**Exercise passage:**
....
Dead zone-forming algae could be used to enrich soils and produce biofuel, say scientists

by David Gutierrez, staff writer

(NaturalNews) Farmers may be able to harness the algal blooms caused by agricultural runoff into a viable product, thereby preventing dead zones in not just local waterways but across larger regions, according to a new study conducted by researchers from and presented at the 249th National Meeting & Exposition of the American Chemical Society in March.

Algae harvested in this fashion could be turned into fertilizer or sold for biofuel production, the researcher said.

"I grew up on a farm, and I know firsthand the needs of small-scale farmers, as well as the problems posed by algal blooms," researcher John B. Miller, PhD, said. "But I am also a chemist, so I see an upside with algae."

The study was funded by Western Michigan University, the Department of Energy, the Smithsonian Institution and StatoilHydro.
....
**Tasks:**
#1 Summarize the article on dead zone-forming algae in two sentences.
#2 Continue the article on dead zone-forming algae from its last sentence.
....
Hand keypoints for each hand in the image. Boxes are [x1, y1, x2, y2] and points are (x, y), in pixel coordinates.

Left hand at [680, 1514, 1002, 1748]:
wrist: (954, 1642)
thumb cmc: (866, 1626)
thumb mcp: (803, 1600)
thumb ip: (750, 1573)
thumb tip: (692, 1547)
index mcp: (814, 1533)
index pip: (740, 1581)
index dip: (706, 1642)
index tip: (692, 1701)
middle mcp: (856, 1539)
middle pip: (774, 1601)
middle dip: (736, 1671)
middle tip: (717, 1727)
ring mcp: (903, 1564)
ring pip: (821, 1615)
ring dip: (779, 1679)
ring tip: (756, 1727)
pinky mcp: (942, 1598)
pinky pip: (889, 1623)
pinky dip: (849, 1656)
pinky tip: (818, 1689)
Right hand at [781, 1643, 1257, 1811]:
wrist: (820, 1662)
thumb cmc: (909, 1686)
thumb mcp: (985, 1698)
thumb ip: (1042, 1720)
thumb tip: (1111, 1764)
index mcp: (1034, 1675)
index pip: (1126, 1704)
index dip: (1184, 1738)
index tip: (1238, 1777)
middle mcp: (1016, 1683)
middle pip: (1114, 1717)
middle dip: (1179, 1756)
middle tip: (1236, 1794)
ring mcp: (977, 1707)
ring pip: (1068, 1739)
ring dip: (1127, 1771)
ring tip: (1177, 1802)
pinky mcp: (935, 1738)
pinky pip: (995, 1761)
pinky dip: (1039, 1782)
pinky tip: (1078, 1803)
....
**Written answers:**
#1 Farmers may be able to turn algal blooms caused by agricultural runoff into a viable product and so prevent dead zones, according to a study presented at the 249th National Meeting & Exposition of the American Chemical Society in March. The harvested algae could be made into fertilizer or sold for biofuel production, and the study was funded by Western Michigan University, the Department of Energy, the Smithsonian Institution and StatoilHydro.

#2
Good for environment and for farmers

Algae are naturally occurring aquatic organisms that range in size from single cells to tiny clumps to massive seaweeds, and can grow with just water, light and nutrients. When fed with fertilizer runoff from farms (or waste from livestock operations), these normally benign or beneficial organisms can grow into out-of-control algal blooms that cover water sources, poison or choke out other life and consume all the oxygen in the water -- leaving behind a dead zone.

In the new paper, the researchers sought to design a bioremediation system for preventing dead zones. This can only occur, they noted, by reducing the amount of nutrients flowing into large bodies of water. These are the bodies that tend to develop dead zones, because they collect nutrient runoff from a large area.

Reducing this nutrient flow requires finding ways to remove nutrients from water runoff before it reaches large water sources. One way of doing this is to actively encourage algal growth in small surface waters, then remove the algal mats before they can grow large enough to do harm. As a byproduct of their growth, the algae will have removed excess nutrients from the water.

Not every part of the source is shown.